Princípio da intervenção mínima na autonomia da vontade coletiva: limites ao Poder Normativo da Justiça do Trabalho
A Reforma Trabalhista inseriu importante dispositivo na CLT – o §3º do artigo 8º, que prevê a intervenção mínima do Judiciário na manifestação da vontade coletiva, mostrando o evidente objetivo do legislador de conferir maior autonomia aos atores sociais na negociação das condições de trabalho.
A inclusão desse dispositivo no diploma trabalhista gerou calorosos debates, notadamente a par da redação dos arts. 611-A e 611-B, os quais estabelecem, em tese, os limites da negociação coletiva de trabalho. Ademais, de certa forma, a união do princípio da intervenção mínima na autonomia da vontade coletiva com a prevalência das condições negociadas em convenções coletivas de trabalho sobre a lei, recentemente fixada pelo Supremo Tribunal Federal, no Tema de Repercussão Geral 1046, pode mitigar o Poder Normativo da Justiça do Trabalho.
É exatamente neste ponto que reside o debate de pensadores do Direito do Trabalho, pois há quem defenda que esse Poder Normativo é uma forma de pacificação social e de manter o equilíbrio na negociação coletiva, enquanto, em contrapartida, há aqueles que afirmam que o Poder Normativo cria uma ingerência indevida da Justiça do Trabalho nas relações laborais, oriunda de um corporativismo estatal (SCHIAVI, Mauro. Aspectos Polêmicos do poder normativo da justiça do trabalho e do dissídio coletivo “de comum acordo”. Lacier Artigos Periódicos. v. 23, n. 04, 2017).
Sobre isso, faz-se necessário ressaltar que a Justiça do Trabalho permanece exercendo sua função judicante, tendo por norte o resguardo dos direitos dos trabalhadores. Tal se dá em função da aferição da conformidade dos termos negociados pelas partes com os ditames constitucionais e legais sobre o bem da vida em análise, naquela oportunidade.

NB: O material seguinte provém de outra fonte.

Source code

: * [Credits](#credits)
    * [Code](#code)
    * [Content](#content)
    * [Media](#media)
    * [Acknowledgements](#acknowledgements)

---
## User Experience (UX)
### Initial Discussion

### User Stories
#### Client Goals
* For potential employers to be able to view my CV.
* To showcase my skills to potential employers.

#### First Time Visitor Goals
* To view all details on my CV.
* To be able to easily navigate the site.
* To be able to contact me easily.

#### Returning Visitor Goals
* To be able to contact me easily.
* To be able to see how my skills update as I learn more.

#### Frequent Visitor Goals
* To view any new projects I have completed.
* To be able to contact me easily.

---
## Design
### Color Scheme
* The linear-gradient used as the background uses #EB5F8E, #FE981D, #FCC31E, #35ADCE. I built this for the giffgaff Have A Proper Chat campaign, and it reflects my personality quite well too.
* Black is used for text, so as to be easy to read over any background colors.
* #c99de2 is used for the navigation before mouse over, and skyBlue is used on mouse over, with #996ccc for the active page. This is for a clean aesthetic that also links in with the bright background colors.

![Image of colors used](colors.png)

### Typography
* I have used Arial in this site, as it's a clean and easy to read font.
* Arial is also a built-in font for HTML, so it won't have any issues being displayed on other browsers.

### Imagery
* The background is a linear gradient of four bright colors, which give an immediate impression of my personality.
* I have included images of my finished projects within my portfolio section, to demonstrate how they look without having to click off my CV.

É possível verificar que a própria redação do §3º do artigo 8º da CLT estabelece que “a Justiça do Trabalho analisará exclusivamente a conformidade dos elementos essenciais do negócio jurídico, respeitado o disposto no art. 104 do Código Civil”, ou seja, a ingerência admitida e esperada consiste na aferição específica dos seguintes itens: se o agente é capaz, se o objeto é lícito, possível, determinado ou determinável (limites fixados pelo STF no Tema 1046) e a observância da forma prescrita ou não defesa em lei.
Nesse sentido, a nova norma celetista, além de garantir liberdade às partes em negociar as condições que lhes dizem respeito, tem o condão de atribuir maior protagonismo aos sujeitos coletivos, com redução de tradições intervencionistas estatais, muitas vezes afastadas da realidade das categorias titulares dos direitos.
Abandona-se, pois, a relação entre norma coletiva e estatal de concorrência e subordinação e se passa para uma relação institucional e de complementariedade (NASCIMENTO, Amauri Mascaro. Princípios e fundamentos do anteprojeto de modernização das leis trabalhistas. In: TEIXEIRA, João de Linha Filho (coord). A Modernização da legislação trabalhistas. São Paulo, LTr, 1994).
Nota-se, no tocante ao setor portuário, que a intervenção judicial em normas coletivas negociadas e devidamente aprovadas nas assembleias correspondentes enfraquece o poder natural conferido ao binômio capital x trabalho, pelo art. 43 da Lei 12.815/2013, diante, por exemplo, da singularidade das condições do trabalho portuário avulso.
É de se ver que a Reforma Trabalhista impôs limites ao Poder Normativo da Justiça do Trabalho. O prestígio à autonomia da vontade coletiva foi corroborado, inclusive, pelo Supremo Tribunal Federal, em importante julgamento que fixou ser válida a norma coletiva de trabalho que limita ou restringe direito trabalhista, desde que respeitados os direitos absolutamente indisponíveis.
Destarte, a própria palavra “exclusivamente” na redação do §3º, art. 8º da CLT, reitera a limitação da intervenção da Justiça do Trabalho nas negociações coletivas. É preciso ter ciência de que o princípio da intervenção mínima na autonomia da vontade coletiva surge em consonância com a evolução do modelo de Estado que compartilha as responsabilidades com a sociedade, neste caso, com os entes coletivos.